**WHAT THE EXERCISE ASKS**
Copy out exactly the lines spanning the line with "prettytable >= 2.0.0" to the line with "## After finishing the project", inclusive, from the data underneath, with no pictures.

Saved data entries
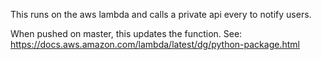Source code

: This runs on the aws lambda and calls a private api every to notify users.

When pushed on master, this updates the function. See: https://docs.aws.amazon.com/lambda/latest/dg/python-package.html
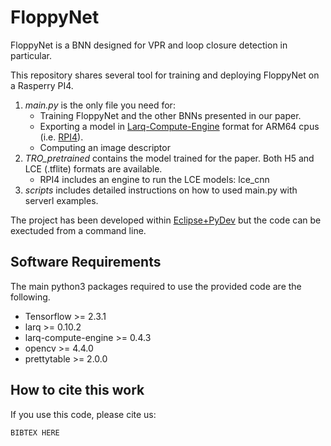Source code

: # FloppyNet
 FloppyNet is a BNN designed for VPR and loop closure detection in particular.
 
This repository shares several tool for training and deploying FloppyNet on a Rasperry PI4.

1. *main.py* is the only file you need for:
    *  Training FloppyNet and the other BNNs presented in our paper.
    *  Exporting a model in [Larq-Compute-Engine](https://docs.larq.dev/compute-engine/) format for ARM64 cpus (i.e. [RPI4](https://www.raspberrypi.com/products/raspberry-pi-4-model-b/specifications/)).  
    *  Computing an image descriptor
2. *TRO_pretrained* contains the model trained for the paper. Both H5 and LCE (.tflite) formats are available.
    * RPI4 includes an engine to run the LCE models: lce_cnn
3. *scripts* includes detailed instructions on how to used main.py with serverl examples.

The project has been developed within [Eclipse+PyDev](https://www.pydev.org/) but the code can be exectuded from a command line.

## Software Requirements

The main python3 packages required to use the provided code are the following.

* Tensorflow >= 2.3.1
* larq >= 0.10.2
* larq-compute-engine >= 0.4.3
* opencv >= 4.4.0
* prettytable >= 2.0.0

## How to cite this work
If you use this code, please cite us:

`BIBTEX HERE`

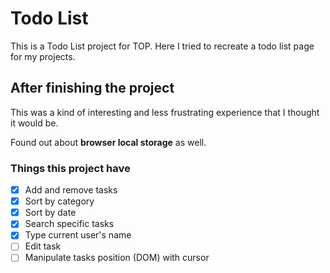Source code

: # Todo List

This is a Todo List project for TOP. Here I tried to recreate a todo list page for my projects. 

## After finishing the project

This was a kind of interesting and less frustrating experience that I thought it would be. 

Found out about **browser local storage** as well.

### Things this project have

- [x] Add and remove tasks
- [x] Sort by category
- [x] Sort by date
- [x] Search specific tasks
- [x] Type current user's name 
- [ ] Edit task
- [ ] Manipulate tasks position (DOM) with cursor   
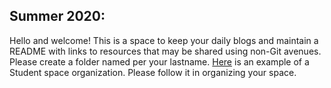 ## Summer 2020: 

Hello and welcome! This is a space to keep your daily blogs and maintain a README with links to resources that may be shared using non-Git avenues. Please create a folder named per your lastname. [Here](https://github.com/waggle-sensor/summer2018/tree/master/morrison) is an example of a Student space organization. Please follow it in organizing your space.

**EXERCISE OUTPUT**
* prettytable >= 2.0.0

## How to cite this work
If you use this code, please cite us:

`BIBTEX HERE`

Source code

: # Todo List

This is a Todo List project for TOP. Here I tried to recreate a todo list page for my projects. 

## After finishing the project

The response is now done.